TNFRSF14 and EZH2 Mutations, Chr2p Gain and Copy Number Changes Targeting Genes Whose Proteins Interact with the Microenvironment In Transformed Follicular Lymphoma

The accurate prediction and optimal management of transformed follicular lymphoma (t-FL) remains a significant clinical challenge. Investigation of the prognostic significance of genetic factors and the immune microenvironment in FL provides insight into the molecular pathogenesis of transformation and should aid in the development of robust molecular predictors of disease.

To address this issue, molecular profiling was performed on 91 samples including paired FL/t-FL samples from each of 31 patients (with additional germline (n=19) and relapse (n=10) samples where available). Median age at FL diagnosis was 46 years (range 22–71) with a median time to transformation of 4 years (1-16). Median follow-up of surviving patients was 10 years (2-19).

The two most frequently mutated genes detected in FL/t-FL were TNFRSF14 (chr1p36.32) and EZH2 (chr7q36.1). Twelve TNFRSF14 mutations were detected in 10 patients (32%) with 3 arising in t-FL and one rendered homozygous on transformation. All were confined to exons 1–6 with 7/12 mutations causing premature termination of the protein. Heterozygous non-synonymous mutations in codon 641 of EZH2 occurred in 9 patients (29%) with 2 arising upon transformation. In mutated cases, the TNFRSF14 and EZH2 loci were subject to recurrent copy number (CN) loss/uniparental disomy (6/12) and gain (6/9) respectively. Genome-wide profiling was performed using the Affymetrix SNP 6.0 array to search for co-operating genetic events. A total of 1120 CN aberrations (CNAs) were identified across the cohort with a median of 5 gains (range 0–13) and 7 losses (0-42) in the earliest available FL (FL1) samples and 8 gains (0-33) and 10 losses (4-32) in the initial t-FL (t-FL1) samples. Recurrent CNAs included loss of chr1p, 6q, 9p, 17p and gain of 1q, 6p, 18 and × in both FL1 and t-FL1.

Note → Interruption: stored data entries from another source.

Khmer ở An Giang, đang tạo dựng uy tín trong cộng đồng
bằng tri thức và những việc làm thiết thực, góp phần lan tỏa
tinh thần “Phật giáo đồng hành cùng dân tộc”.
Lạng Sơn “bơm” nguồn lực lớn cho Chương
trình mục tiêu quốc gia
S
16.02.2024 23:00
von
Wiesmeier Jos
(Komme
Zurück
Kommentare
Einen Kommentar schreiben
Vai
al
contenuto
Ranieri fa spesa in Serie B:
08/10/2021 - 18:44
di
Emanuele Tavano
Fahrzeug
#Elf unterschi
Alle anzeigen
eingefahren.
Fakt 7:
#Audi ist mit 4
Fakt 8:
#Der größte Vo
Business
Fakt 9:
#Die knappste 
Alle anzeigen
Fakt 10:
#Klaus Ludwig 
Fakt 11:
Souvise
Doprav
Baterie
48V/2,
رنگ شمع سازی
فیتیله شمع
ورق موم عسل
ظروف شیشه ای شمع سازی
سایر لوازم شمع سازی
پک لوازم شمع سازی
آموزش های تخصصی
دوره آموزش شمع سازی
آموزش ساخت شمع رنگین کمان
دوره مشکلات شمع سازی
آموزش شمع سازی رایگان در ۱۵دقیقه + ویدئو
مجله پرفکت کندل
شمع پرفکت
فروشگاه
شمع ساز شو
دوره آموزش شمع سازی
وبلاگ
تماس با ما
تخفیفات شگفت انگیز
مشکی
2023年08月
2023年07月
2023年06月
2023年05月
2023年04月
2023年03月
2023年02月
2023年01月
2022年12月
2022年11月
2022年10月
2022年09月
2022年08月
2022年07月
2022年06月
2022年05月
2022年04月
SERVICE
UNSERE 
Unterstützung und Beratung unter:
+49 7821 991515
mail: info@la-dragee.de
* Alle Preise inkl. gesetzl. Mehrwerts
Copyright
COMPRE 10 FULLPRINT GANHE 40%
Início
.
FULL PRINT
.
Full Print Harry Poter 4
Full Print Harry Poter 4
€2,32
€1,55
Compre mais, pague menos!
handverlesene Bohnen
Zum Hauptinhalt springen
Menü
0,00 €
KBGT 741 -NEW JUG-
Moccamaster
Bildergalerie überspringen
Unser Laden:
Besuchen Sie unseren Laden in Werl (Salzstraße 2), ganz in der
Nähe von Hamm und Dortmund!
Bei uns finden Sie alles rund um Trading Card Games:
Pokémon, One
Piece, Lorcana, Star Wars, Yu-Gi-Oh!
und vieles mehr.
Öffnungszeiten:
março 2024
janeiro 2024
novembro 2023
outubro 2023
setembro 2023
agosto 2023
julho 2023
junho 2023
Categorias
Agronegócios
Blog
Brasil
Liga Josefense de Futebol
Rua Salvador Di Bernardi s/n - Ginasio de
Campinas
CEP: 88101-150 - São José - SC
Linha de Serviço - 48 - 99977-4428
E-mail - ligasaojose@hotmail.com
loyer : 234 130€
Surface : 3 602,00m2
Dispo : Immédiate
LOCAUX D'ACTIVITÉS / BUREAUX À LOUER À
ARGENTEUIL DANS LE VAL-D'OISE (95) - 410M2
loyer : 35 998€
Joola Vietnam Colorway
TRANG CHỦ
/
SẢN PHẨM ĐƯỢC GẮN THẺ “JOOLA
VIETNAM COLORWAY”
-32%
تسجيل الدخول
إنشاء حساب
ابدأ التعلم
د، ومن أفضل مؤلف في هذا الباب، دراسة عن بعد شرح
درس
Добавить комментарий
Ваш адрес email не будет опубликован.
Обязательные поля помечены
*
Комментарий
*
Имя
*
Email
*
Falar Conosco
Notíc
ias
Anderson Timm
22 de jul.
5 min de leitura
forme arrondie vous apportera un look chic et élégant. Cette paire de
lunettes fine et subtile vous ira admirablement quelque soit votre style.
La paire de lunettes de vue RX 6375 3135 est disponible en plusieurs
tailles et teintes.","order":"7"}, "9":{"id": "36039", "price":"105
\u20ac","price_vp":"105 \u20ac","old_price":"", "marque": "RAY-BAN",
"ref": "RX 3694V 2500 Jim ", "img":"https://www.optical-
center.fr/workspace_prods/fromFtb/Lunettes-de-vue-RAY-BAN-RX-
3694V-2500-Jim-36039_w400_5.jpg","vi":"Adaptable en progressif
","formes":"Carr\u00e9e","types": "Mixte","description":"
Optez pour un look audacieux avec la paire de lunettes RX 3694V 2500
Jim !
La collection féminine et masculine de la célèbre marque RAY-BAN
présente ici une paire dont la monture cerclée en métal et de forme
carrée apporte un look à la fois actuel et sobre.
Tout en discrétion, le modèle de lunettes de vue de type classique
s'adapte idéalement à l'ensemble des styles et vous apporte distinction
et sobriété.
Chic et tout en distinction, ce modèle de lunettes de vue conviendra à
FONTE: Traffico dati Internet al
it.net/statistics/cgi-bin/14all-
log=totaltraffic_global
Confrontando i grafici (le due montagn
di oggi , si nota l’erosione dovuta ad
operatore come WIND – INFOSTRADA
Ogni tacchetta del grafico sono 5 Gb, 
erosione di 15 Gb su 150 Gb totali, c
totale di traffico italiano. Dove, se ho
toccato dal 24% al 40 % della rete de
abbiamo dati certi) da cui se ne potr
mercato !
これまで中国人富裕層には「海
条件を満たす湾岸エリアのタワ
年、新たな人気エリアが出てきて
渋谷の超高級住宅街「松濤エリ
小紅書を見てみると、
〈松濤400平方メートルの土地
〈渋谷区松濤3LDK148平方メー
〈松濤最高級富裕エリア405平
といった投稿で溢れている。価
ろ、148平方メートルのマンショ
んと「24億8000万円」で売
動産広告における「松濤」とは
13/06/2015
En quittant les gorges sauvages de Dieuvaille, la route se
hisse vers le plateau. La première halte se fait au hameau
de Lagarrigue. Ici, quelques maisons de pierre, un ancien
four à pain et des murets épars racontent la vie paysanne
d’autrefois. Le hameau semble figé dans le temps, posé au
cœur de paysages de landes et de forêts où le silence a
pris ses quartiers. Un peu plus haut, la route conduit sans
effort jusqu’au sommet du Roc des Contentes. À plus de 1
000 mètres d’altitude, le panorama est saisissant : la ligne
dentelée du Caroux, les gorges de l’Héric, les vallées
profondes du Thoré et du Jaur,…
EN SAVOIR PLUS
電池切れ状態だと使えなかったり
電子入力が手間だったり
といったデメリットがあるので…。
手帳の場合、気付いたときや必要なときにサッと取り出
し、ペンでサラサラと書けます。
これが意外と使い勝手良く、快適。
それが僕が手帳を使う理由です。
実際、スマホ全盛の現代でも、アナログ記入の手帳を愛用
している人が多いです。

In 18 cases, FL1 samples had CN changes absent from subsequent relapsed FL/t-FL samples. This is consistent with t-FL evolving from a common progenitor cell (CPC). Divergent changes seen in both FL and t-FL at relapse after t-FL1 further augment this hypothesis. CNAs common among different samples identify early events in FL/t-FL development. Recurrent regions of loss and gain affecting ≥20% of cases ranged in size from 4 kb to 60 Mb. Of these, gain 2p16.1-p15 (including REL and BCL11A) in FL1, predicted worse clinical outcome (survival from FL diagnosis; logrank p = 0.004, hazard ratio = 7). No cases with gain 2p16.1-p15, gain 8q24.13-q24.3, del 9p21.3 or gain 18q21.2-q21.33 were alive. Novel CNAs included gain 16p12.1 (containing IL4-R, IL21-R, NSMCE1) in 5 t-FL1 cases, recurrent deletion of ETS1 (n=4) on chr11q24.3 and further micro-deletions targeting CREBBP (chr16p13.3) and ALK (chr2p23.2).

The high mutational frequency of TNFRSF14 together with recurrent gain of IL4-R suggests a link between intra-cellular events and B-T cell interactions in the microenvironment. Enrichment of EZH2 mutations, the prognostic impact of gain REL/BCL11a and recurrent CN changes in CPC cases complete a core set of genetic changes that are potential molecular markers in t-FL.

No relevant conflicts of interest to declare.